Après une large victoire aux élections primaires d’août, considérées par beaucoup comme une répétition générale de l’élection présidentielle, Alberto Fernandez devient sans grande surprise le nouveau président de la République d’Argentine. Sa tâche ne sera pas aisée dans un pays en proie à une profonde crise économique et une inflation parmi les plus élevées du monde.
Photo : Sarcano TV
Le 27 octobre, sur les coups de 23 heures, Alberto Fernandez monte sur scène pour célébrer avec les militants la victoire du Frente para todos. Avec 48,1% des votes, il s’impose comme le nouveau Président de l’Argentine et succèdera le 10 octobre à Mauricio Macri, qui termine en deuxième position avec 40,4% des votes. Bien que l’issue du scrutin ne surprenne pas grand monde, on peut tout de même remarquer que la victoire ne fut pas aussi écrasante que pouvaient le laisser entrevoir les élections d’août dernier où Fernandez distançait Macri avec 16 points de différence.
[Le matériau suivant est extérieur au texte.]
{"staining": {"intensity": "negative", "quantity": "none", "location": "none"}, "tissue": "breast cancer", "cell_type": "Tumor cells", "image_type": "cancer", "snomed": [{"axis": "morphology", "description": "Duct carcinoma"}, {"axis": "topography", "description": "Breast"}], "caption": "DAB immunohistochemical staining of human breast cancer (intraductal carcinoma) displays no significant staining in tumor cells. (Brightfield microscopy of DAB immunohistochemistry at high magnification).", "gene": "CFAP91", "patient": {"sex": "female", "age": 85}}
En quelques mois, Mauricio Macri a donc réussi partiellement son pari. Bien qu’il ne soit pas réélu, son parti, Juntos por el cambio, prive les péronistes d’une majorité absolue au Congrès (ils obtiennent 120 sièges pour une majorité à 129). Si le nouveau président ne veut pas être obligé de diriger par décrets, il devra donc négocier au niveau législatif avec ses adversaires politiques pour faire passer des lois.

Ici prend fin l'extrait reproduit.